### WORK INSTRUCTIONS
Please return every record exactly, with no pictures included.
+++ DATASET RECORDS +++
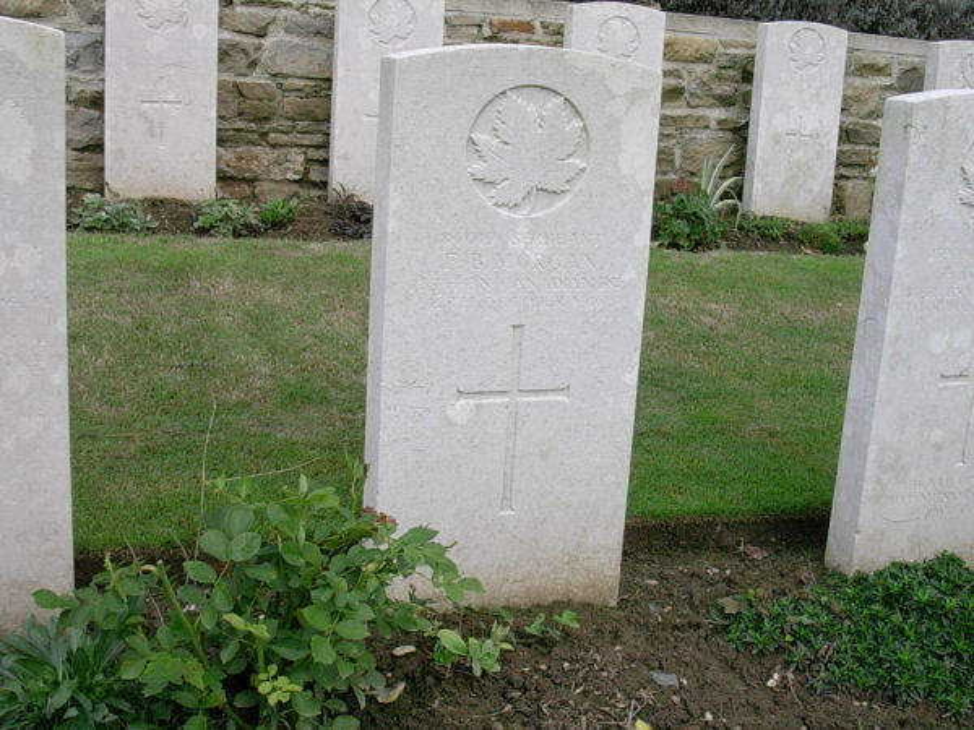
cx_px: 487
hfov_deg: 42.1
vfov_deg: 32.2
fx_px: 1266
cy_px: 365
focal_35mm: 45
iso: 70
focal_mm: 6.7
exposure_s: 1/171
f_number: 5.8
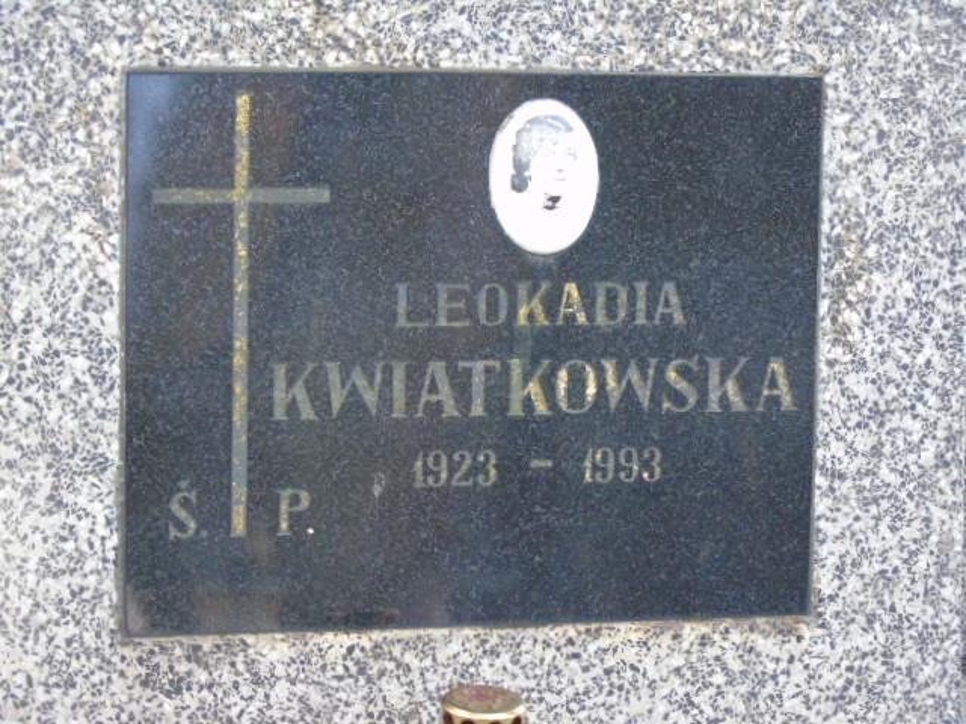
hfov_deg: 15.9
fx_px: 3460
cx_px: 483
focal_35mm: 124
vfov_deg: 12.0
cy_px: 362
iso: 500
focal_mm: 22
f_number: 4.6
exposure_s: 1/60
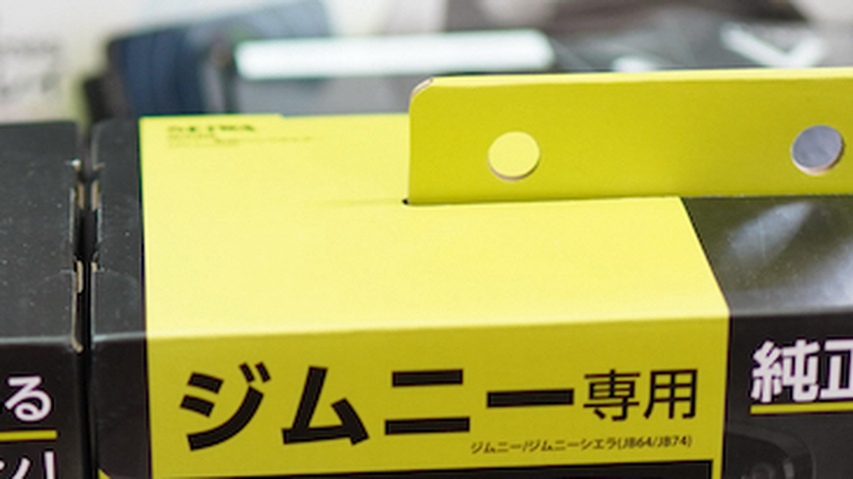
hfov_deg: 15.2
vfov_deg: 8.5
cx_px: 95
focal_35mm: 140
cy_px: 681
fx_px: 3165
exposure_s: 1/40
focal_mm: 35
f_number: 2
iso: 500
+++
### ANSWER SECTION
cx_px: 487
hfov_deg: 42.1
vfov_deg: 32.2
fx_px: 1266
cy_px: 365
focal_35mm: 45
iso: 70
focal_mm: 6.7
exposure_s: 1/171
f_number: 5.8
hfov_deg: 15.9
fx_px: 3460
cx_px: 483
focal_35mm: 124
vfov_deg: 12.0
cy_px: 362
iso: 500
focal_mm: 22
f_number: 4.6
exposure_s: 1/60
hfov_deg: 15.2
vfov_deg: 8.5
cx_px: 95
focal_35mm: 140
cy_px: 681
fx_px: 3165
exposure_s: 1/40
focal_mm: 35
f_number: 2
iso: 500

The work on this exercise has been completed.